Lay out the text of the data below as a JSON list of strings, one string per line and no blank lines, from the first line of the data up to and including the line that contains "se han puesto las pilas para".

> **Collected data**
_ _ _ _ _

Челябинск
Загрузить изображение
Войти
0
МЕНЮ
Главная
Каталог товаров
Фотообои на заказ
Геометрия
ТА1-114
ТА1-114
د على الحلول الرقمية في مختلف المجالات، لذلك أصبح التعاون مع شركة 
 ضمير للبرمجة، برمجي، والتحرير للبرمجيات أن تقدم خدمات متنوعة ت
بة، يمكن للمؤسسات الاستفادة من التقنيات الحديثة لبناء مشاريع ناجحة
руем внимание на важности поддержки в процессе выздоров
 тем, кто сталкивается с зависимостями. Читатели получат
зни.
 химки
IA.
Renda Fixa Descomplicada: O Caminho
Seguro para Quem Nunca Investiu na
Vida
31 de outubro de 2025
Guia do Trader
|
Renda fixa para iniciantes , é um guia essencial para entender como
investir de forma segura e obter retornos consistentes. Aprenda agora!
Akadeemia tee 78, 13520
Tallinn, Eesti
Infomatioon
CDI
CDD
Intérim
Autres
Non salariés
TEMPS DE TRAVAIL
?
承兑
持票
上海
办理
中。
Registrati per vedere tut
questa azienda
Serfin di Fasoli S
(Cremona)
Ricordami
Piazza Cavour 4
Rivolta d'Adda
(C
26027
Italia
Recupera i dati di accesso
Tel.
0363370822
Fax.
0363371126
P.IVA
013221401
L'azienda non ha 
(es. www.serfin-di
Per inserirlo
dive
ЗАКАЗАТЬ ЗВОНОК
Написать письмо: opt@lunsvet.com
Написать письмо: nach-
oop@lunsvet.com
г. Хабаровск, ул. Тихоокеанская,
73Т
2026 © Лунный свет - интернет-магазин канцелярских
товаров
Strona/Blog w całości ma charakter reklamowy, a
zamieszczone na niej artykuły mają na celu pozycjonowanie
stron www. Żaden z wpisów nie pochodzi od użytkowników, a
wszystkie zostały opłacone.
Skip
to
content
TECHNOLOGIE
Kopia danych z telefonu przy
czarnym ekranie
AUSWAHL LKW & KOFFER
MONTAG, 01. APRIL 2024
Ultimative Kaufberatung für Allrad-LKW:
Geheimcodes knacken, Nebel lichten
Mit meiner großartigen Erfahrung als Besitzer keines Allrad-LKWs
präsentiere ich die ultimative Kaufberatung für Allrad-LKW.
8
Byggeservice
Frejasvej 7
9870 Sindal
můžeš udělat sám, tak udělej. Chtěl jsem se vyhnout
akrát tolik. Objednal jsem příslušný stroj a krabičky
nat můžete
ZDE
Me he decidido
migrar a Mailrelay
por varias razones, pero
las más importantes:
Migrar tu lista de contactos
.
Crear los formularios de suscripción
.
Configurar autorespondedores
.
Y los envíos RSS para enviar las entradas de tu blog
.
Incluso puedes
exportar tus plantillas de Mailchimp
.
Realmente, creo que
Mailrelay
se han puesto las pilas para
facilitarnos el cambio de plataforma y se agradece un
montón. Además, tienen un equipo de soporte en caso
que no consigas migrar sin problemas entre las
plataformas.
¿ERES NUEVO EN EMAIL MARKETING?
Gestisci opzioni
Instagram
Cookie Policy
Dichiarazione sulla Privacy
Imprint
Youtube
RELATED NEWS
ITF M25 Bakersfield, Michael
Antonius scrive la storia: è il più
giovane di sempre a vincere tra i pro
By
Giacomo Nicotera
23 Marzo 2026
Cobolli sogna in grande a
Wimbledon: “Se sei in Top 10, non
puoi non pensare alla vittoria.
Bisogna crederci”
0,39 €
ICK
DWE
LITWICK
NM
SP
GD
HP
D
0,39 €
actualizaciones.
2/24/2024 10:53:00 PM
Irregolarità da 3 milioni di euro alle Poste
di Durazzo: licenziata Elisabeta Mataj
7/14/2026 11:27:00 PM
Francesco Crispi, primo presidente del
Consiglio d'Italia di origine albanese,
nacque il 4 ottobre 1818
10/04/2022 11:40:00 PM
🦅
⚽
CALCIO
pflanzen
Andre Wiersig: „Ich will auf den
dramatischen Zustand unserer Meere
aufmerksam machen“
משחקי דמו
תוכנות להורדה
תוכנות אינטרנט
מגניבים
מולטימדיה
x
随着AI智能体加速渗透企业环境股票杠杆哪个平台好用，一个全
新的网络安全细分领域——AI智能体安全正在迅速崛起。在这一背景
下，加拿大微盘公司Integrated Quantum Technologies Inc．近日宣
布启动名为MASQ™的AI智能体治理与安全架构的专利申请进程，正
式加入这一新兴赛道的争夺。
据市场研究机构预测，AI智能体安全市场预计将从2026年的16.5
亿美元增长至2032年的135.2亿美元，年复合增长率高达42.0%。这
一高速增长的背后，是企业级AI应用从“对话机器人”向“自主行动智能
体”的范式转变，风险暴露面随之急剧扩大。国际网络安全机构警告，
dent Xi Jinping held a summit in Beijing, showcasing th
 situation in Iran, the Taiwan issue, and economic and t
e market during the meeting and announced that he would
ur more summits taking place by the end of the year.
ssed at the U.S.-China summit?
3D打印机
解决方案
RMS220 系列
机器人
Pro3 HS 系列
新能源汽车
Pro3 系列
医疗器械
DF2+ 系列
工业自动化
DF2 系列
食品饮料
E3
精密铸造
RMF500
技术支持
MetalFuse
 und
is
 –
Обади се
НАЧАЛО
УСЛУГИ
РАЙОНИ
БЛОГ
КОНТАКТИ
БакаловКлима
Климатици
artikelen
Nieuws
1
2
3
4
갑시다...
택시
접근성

_ _ _ _ _

> **Task response**
[
  "Челябинск",
  "Загрузить изображение",
  "Войти",
  "0",
  "МЕНЮ",
  "Главная",
  "Каталог товаров",
  "Фотообои на заказ",
  "Геометрия",
  "ТА1-114",
  "ТА1-114",
  "د على الحلول الرقمية في مختلف المجالات، لذلك أصبح التعاون مع شركة ",
  " ضمير للبرمجة، برمجي، والتحرير للبرمجيات أن تقدم خدمات متنوعة ت",
  "بة، يمكن للمؤسسات الاستفادة من التقنيات الحديثة لبناء مشاريع ناجحة",
  "руем внимание на важности поддержки в процессе выздоров",
  " тем, кто сталкивается с зависимостями. Читатели получат",
  "зни.",
  " химки",
  "IA.",
  "Renda Fixa Descomplicada: O Caminho",
  "Seguro para Quem Nunca Investiu na",
  "Vida",
  "31 de outubro de 2025",
  "Guia do Trader",
  "|",
  "Renda fixa para iniciantes , é um guia essencial para entender como",
  "investir de forma segura e obter retornos consistentes. Aprenda agora!",
  "Akadeemia tee 78, 13520",
  "Tallinn, Eesti",
  "Infomatioon",
  "CDI",
  "CDD",
  "Intérim",
  "Autres",
  "Non salariés",
  "TEMPS DE TRAVAIL",
  "?",
  "承兑",
  "持票",
  "上海",
  "办理",
  "中。",
  "Registrati per vedere tut",
  "questa azienda",
  "Serfin di Fasoli S",
  "(Cremona)",
  "Ricordami",
  "Piazza Cavour 4",
  "Rivolta d'Adda",
  "(C",
  "26027",
  "Italia",
  "Recupera i dati di accesso",
  "Tel.",
  "0363370822",
  "Fax.",
  "0363371126",
  "P.IVA",
  "013221401",
  "L'azienda non ha ",
  "(es. www.serfin-di",
  "Per inserirlo",
  "dive",
  "ЗАКАЗАТЬ ЗВОНОК",
  "Написать письмо: opt@lunsvet.com",
  "Написать письмо: nach-",
  "oop@lunsvet.com",
  "г. Хабаровск, ул. Тихоокеанская,",
  "73Т",
  "2026 © Лунный свет - интернет-магазин канцелярских",
  "товаров",
  "Strona/Blog w całości ma charakter reklamowy, a",
  "zamieszczone na niej artykuły mają na celu pozycjonowanie",
  "stron www. Żaden z wpisów nie pochodzi od użytkowników, a",
  "wszystkie zostały opłacone.",
  "Skip",
  "to",
  "content",
  "TECHNOLOGIE",
  "Kopia danych z telefonu przy",
  "czarnym ekranie",
  "AUSWAHL LKW & KOFFER",
  "MONTAG, 01. APRIL 2024",
  "Ultimative Kaufberatung für Allrad-LKW:",
  "Geheimcodes knacken, Nebel lichten",
  "Mit meiner großartigen Erfahrung als Besitzer keines Allrad-LKWs",
  "präsentiere ich die ultimative Kaufberatung für Allrad-LKW.",
  "8",
  "Byggeservice",
  "Frejasvej 7",
  "9870 Sindal",
  "můžeš udělat sám, tak udělej. Chtěl jsem se vyhnout",
  "akrát tolik. Objednal jsem příslušný stroj a krabičky",
  "nat můžete",
  "ZDE",
  "Me he decidido",
  "migrar a Mailrelay",
  "por varias razones, pero",
  "las más importantes:",
  "Migrar tu lista de contactos",
  ".",
  "Crear los formularios de suscripción",
  ".",
  "Configurar autorespondedores",
  ".",
  "Y los envíos RSS para enviar las entradas de tu blog",
  ".",
  "Incluso puedes",
  "exportar tus plantillas de Mailchimp",
  ".",
  "Realmente, creo que",
  "Mailrelay",
  "se han puesto las pilas para"
]